Of those that disagreed with the idea that slavery benefited mankind, yours is at least well thought out. There's obviously a counter current running against progress simply because people generally work as hard as they have to, but aren't enthusiastic about working harder.
It requires leisure to have the time to learn the knowledge already known to a culture, plus the time to develop and create new ideas. Leisure develops gradually, just as most things have.
Domesticating animals creates a little leisure for a lot of humans.
Private property and enslaving captives creates a lot of leisure (and prosperity) for a few that can spread that leisure out as they desire. Some of those gaining a lifetime of leisure spend their whole life learning, teaching, and developing new stuff that please the property owner that provided the academics their life of leisure.
Leisure from working is what also gives a person time to devoting their life to doing nothing but trading objects created by other people's labors.

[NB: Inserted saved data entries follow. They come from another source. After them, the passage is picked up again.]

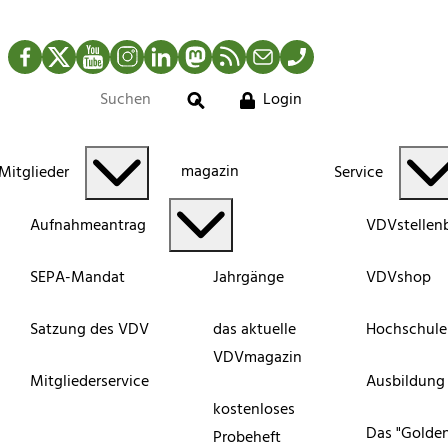
Facebook
Twitter
YouTube
Instagram
LinkedIn
Mastodon
RSS-Newsfeed
Mail
Telefon
Login
Suche
magazin
Mitglieder
Service
Aufnahmeantrag
VDVstellen
SEPA-Mandat
Jahrgänge
VDVshop
Satzung des VDV
das aktuelle
Hochschule
VDVmagazin
Mitgliederservice
Ausbildung
kostenloses
Das "Golde
Probeheft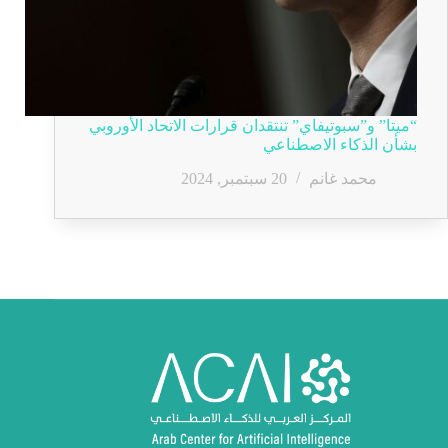
“ميتا” و”سبوتيفاي” تنتقدان قرارات الاتحاد الأوروبي
بشأن الذكاء الاصطناعي
محمد غانم
20 سبتمبر, 2024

Trade was the main method of spreading knowledge between cultures prior to the printing press and the industrial revolution. (Trade even more so than kings or religions attempting to spread their influence over a greater area).

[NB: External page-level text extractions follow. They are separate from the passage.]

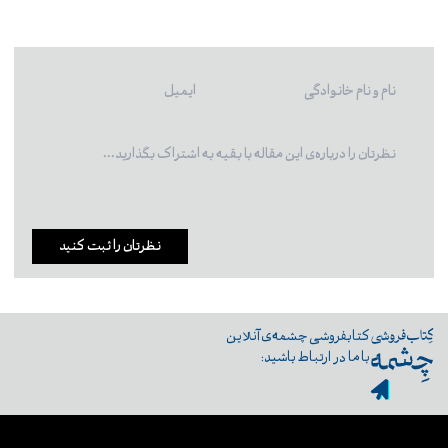
نظرتان را ثبت کنید
کتابفروشی چشمه‌ی آنلاین
با ما در ارتباط باشید: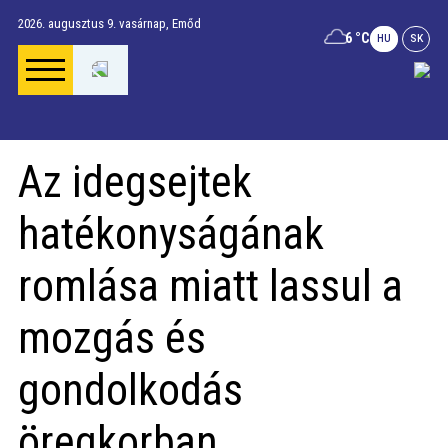
2026. augusztus 9. vasárnap,
Emőd
6 °C
HU
SK
Főoldal
Az idegsejtek
Gúta Anno
hatékonyságának
Vállalkozások és
romlása miatt lassul a
szolgáltatások
mozgás és
Napi menü
gondolkodás
Riport
öregkorban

And, yes, the industrial revolution spread leisure to even more people. Lots of people have nothing but leisure time, which they spend designing new products to be bought by other members of the leisure class, since those furthest removed from physical labor always seem to have the most property, money, and other resources. Other people have so much leisure time that they do nothing all day except keep track of how much money the richest of the leisure class are earning. Other people have so much leisure that they spend their time teaching other folks how to join the leisure class.
Slavery is a little like the debate over the disparity of income in capitalism, except a lot more extreme. It eventually raised the lifestyle of everyone (even if only raised the lifestyle of a few immediately), but the road to progress wasn't very fair to the folks at the bottom of the totem pole - especially since any benefits to their kind were likely to come centuries after their own life ended.